Tyreek Hill scores a 35-yard touchdown early in the first quarter against the Vikings. (AP Photo/Ed Zurga)

Kansas City Chiefs wide receiver Tyreek Hill scores during the first half of an NFL football game against the Minnesota Vikings Friday, Aug. 27, 2021, in Kansas City, Mo. (AP Photo/Ed Zurga)

KANSAS CITY, Mo. (AP) — The game the Kansas City Chiefs want to win more than any other happens to be the only one in February.

That doesn't mean they don't like winning in September.

In fact, it has been nearly five years since the two-time defending AFC champions have lost a game in the opening month of the NFL season. It's a remarkable streak of perfection pre-dating quarterback Patrick Mahomes, defensive coordinator Steve Spagnuolo and a multitude of players who hope to usher the Chiefs to a third consecutive Super Bowl.

"We've kind of come out, in my time at least, with a lot of really good football teams up early in the season," Mahomes said, "and we know that if you lose a game in September, it could cost you at the end of the season as far as seeding and trying to get into the playoffs.

"So we just stress the importance of playing really good football at the beginning of the year."

The Browns, their season-opening opponent Sunday, can put the Chiefs' remarkable September streak in perspective. They have lost an NFL-record 16 straight openers are are 1-20-1 in Week 1 since returning to Cleveland prior to the 1999 season.

Most of those wins by the Chiefs haven't been close, either.

Only five of the 14 in September have been decided by less than a touchdown. And it's not as if the Chiefs have been feasting on their considerable home-field advantage because nine of the wins have come away from Arrowhead Stadium.

"I think we just stress the importance of starting the season fast," Mahomes said. "We have a very tough training camp, as everyone knows. We really compete and go at it every single day in practice, and I think it prepares us to be ready to go."

The reason Kansas City has been so dominant before autumn sets in is really quite simple: Consistency.

The streak began under quarterback Alex Smith but was soon handed over to Mahomes, his brilliant understudy, and he's merely gone 10-0 with 32 touchdown passes and no interceptions in September. It helps that he's had arguably the game's most dynamic wide receiver (Tyreek Hill) and tight end (Travis Kelce) on the receiving end throughout the streak.

The roster has turned over, but never all at once — just subtle tweaks from year to year. Nor has the coaching staff gone through wholesale changes, with those taking place often constituting promotions from within.

◇ ◇ ◇ ◇

* [Your goal]
Render this sentence from the Chiefs article in Spanish: "Most of those wins by the Chiefs haven't been close, either."

◇ ◇ ◇ ◇

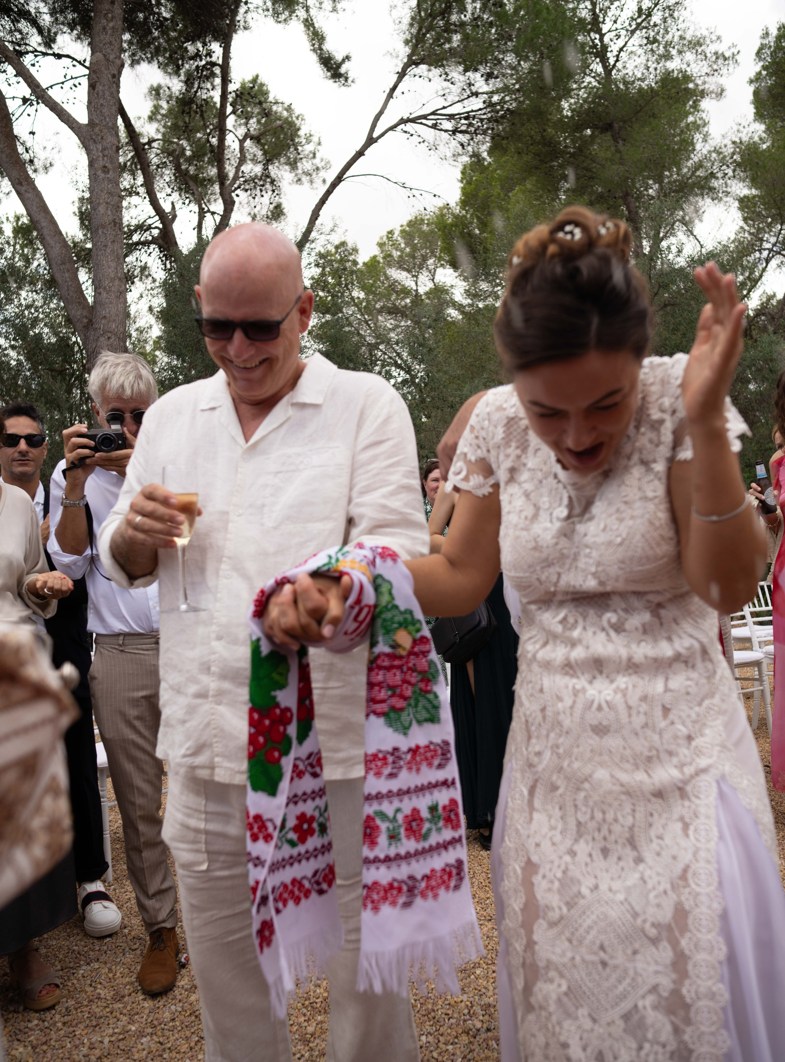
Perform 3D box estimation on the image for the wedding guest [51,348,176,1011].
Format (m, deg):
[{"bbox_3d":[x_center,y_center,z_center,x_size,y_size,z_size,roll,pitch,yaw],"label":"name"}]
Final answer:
[{"bbox_3d":[-0.700,0.370,2.250,0.520,1.750,0.460,-2,1,-9],"label":"wedding guest"}]

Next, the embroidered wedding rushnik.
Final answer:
[{"bbox_3d":[-0.035,0.290,0.980,0.280,0.560,0.180,-2,1,-16],"label":"embroidered wedding rushnik"}]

◇ ◇ ◇ ◇

* [Written answer]
La mayoría de esas victorias de los Chiefs tampoco han sido ajustadas.